BEGIN EXCERPT TO READ

In 1974 things came to a head. The end of the Vietnam War resulted in a dramatic fall in copper prices. What’s more, the start of the oil crisis was being felt in Zaïre too. Prices shot up. The entire process of Zaïrianization contributed even more to inflation, for now that a class of the super-rich had arisen, shopkeepers pumped their prices up as well. For the average citizen, however, this meant a further decline in spending power. In 1960 an unskilled worker had to work one day in order to pay for a kilo (2.2 pounds) of freshwater fish; by the mid-1970s that same worker needed to work ten days to do so.
64
Food became unaffordable and consumed the entire family budget. Farming in the interior had been neglected. Why should a farmer cultivate his land when there were no more roads to bring his goods to market? Zaïre, one of the world’s most fertile countries, therefore became highly dependent on expensive, imported food. Cans of tomato paste were unloaded in the harbors, while in the interior, tons of beefsteak tomatoes hung rotting on the plant.

Mobutu’s promise of economic recovery had ended up in catastrophe. One of the MPR’s early slogans had been:
Servir et non se server
(Serve, but not to serve yourself), but Mobutu and his clan served themselves very well indeed. His popularity declined. The bread was running out. And what about the circuses?

A
FTER HIS ADVENTURE WITH BAUDOUIN

S SWORD
, Longin Ngwadi returned to Kikwit. He began work as a salesman for Bata, the international shoe chain that had shops in Africa. One day he saw a pretty girl come into the shop. She looked at a few models, then went off to buy fish. A few minutes later Longwin closed the shop for lunch and went after her. She was just finishing her shopping. Fish was still affordable in those days. He spoke to her the immortal words:

“I’ll pay for your fish, if you become my fiancée.”

“Really?”

“Yes, really?”

“Then I’ll give you my address.”

That evening he visited her at her home. She called in her father and her uncles. The family first wanted to see who this oddball was.

“I am ready to take this girl as my wife,” Ngwadi said.

“Do you have money?” the family asked.

“Yes.”

END EXCERPT TO READ
BEGIN RECORDED INFORMATION

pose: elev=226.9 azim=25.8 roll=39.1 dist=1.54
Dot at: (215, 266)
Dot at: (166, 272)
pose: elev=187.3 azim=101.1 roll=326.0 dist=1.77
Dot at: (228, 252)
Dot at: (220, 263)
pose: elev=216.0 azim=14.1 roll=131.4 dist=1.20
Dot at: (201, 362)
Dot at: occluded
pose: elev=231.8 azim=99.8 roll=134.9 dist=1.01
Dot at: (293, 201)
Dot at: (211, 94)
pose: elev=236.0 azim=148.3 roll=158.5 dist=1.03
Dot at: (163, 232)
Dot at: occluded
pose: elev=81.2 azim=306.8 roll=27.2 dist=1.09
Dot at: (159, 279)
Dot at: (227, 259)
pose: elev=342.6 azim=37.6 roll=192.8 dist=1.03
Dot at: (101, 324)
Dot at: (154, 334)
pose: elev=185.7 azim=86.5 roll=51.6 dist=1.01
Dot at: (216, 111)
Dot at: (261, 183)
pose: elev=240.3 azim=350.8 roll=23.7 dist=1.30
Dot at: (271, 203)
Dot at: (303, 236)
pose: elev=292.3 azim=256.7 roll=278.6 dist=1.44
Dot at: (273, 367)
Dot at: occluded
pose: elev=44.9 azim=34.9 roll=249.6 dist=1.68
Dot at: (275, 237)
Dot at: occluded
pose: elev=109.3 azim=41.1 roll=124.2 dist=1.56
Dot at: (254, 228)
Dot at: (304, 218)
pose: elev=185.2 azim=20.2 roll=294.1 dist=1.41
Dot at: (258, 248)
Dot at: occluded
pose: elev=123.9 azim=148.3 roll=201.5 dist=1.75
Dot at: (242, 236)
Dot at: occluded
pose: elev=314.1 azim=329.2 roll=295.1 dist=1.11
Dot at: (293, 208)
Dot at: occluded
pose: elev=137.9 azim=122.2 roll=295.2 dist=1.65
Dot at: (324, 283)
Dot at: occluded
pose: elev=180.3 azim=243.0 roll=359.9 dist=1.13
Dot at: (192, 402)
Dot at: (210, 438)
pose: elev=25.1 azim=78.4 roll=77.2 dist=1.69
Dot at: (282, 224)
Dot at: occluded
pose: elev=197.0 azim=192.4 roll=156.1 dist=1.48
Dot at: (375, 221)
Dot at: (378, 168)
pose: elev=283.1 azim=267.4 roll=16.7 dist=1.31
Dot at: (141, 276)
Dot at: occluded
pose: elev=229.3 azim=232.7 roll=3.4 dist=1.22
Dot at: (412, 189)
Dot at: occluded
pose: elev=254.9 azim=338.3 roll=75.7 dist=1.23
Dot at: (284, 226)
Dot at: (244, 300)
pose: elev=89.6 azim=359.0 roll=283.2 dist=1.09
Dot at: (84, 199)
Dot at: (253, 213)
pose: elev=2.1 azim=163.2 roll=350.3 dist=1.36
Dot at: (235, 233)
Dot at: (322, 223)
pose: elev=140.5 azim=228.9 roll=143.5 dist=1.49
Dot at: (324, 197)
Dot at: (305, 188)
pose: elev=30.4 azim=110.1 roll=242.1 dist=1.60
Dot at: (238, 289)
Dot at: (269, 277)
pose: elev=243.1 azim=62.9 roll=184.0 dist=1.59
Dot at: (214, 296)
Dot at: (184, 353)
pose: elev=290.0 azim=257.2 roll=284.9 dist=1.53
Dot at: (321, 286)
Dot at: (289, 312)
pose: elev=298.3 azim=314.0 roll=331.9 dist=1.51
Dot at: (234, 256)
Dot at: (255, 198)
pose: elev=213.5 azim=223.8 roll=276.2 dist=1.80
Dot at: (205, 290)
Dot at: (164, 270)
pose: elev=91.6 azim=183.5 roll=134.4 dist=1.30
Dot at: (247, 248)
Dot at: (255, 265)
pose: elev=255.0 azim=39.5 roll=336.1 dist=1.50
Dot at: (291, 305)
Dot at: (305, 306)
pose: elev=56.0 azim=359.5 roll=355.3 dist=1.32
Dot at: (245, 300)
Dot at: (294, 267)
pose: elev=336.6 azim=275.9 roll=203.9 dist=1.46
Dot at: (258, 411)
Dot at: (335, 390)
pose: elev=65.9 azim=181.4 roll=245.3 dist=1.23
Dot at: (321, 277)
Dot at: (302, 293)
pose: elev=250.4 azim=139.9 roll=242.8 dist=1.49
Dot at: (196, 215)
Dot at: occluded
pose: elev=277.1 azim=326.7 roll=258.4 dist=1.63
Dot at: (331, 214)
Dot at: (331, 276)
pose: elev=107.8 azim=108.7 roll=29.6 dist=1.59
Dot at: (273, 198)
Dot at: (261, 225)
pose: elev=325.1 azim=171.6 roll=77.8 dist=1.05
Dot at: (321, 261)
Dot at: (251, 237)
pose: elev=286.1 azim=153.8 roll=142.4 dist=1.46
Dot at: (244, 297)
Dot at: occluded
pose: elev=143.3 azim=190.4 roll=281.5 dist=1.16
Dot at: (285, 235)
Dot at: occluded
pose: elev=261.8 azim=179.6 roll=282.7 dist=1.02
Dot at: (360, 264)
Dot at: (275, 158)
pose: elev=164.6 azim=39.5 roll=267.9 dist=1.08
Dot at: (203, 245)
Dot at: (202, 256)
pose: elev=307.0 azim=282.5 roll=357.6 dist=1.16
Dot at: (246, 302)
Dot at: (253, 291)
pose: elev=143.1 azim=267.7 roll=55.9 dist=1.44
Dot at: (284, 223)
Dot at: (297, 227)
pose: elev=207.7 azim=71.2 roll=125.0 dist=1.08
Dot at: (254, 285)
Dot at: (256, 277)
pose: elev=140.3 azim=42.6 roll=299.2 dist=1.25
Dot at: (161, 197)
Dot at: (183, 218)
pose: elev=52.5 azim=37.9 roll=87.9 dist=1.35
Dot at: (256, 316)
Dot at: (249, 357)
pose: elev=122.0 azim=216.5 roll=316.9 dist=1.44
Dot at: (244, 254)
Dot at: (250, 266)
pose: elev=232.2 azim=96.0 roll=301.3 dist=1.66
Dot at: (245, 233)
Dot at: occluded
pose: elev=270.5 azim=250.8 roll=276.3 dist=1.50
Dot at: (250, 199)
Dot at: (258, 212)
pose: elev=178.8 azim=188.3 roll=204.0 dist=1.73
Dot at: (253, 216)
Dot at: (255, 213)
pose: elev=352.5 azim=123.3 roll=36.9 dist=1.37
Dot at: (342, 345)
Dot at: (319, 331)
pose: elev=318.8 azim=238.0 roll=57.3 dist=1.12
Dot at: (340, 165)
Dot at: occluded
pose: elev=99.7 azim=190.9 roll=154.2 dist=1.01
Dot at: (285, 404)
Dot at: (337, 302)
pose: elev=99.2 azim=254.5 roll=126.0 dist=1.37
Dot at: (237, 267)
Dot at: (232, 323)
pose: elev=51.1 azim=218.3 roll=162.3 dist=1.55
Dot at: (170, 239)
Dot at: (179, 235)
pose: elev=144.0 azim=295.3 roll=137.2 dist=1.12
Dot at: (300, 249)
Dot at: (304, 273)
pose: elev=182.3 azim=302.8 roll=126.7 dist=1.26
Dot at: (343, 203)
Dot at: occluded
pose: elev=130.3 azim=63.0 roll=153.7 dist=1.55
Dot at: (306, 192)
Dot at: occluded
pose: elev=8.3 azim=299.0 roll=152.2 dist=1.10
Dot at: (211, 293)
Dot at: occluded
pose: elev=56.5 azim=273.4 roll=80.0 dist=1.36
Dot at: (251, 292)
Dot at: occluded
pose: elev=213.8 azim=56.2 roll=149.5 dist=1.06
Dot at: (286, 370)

END RECORDED INFORMATION

> _SET OF TASKS_:
(A) Answer these from the passage on Zaïre in the 1970s:
(i) How many days did an unskilled worker have to work for a kilo of freshwater fish in 1960, and how many by the mid-1970s?
(ii) What does the MPR slogan "Servir et non se server" mean in English, according to the passage?
(iii) What job did Longin Ngwadi take after returning to Kikwit?
(B) Pick up the passage on Zaïre and Longin Ngwadi right after its final line and write the next few paragraphs in the same style.

> _ANSWERS FOR THIS EXERCISE_:
(A)
(i) One day in 1960 and ten days by the mid-1970s.
(ii) Serve, but not to serve yourself.
(iii) He worked as a salesman for Bata, the international shoe chain.

(B)
That was not entirely true, but his European boss at the Bata shop was willing to advance him the dowry. It wasn’t the first time he’d done that for an employee. Ngwadi had to pay back a little each month. Bata had a good reputation, it was a serious shop. The father and uncles gave their approval.

Ngwadi worked for Bata for many years. Meanwhile, his wife, because that happened to be the tradition, worked the land: she grew corn, manioc, and peanuts. The young couple had everything they needed. The first of six children was born in 1969. A few years later Ngwadi bought a big lot, thirty meters by forty (nearly 100 by 130 feet), and built a spacious clay house, the same house where I interviewed him. “That was the wealthiest period of my life.”

But then came Zaïrianization. “My European boss left. Bata was taken over by a Zaïrian. He ran the company. That was not good. Bata went bankrupt.” Hard times came. Increasingly often, Ngwadi went to pray at the grave of Kuku Pemba, a dangerous spot, a mythical spot. Kuku Pemba had been the first man from that region to see a white man. In times of famine, people turned to something higher. Kuku Pemba was seen as a powerful ancestor; even Mobutu was afraid of him.

In 1974, for the first time in years, Ngwadi went back to the capital. “I went to Kinshasa to see the fight. I saw Ali praying too. He was a Muslim and wore a little chain around his neck. Foreman had a big dog with him, like a European. I was sitting in the stadium. The match was held in the middle of the night. Foreman was stronger. Ali went to the ropes. He did that throughout the whole match. Foreman was swollen up like a pig. It was a fantastic fight, fantastic!”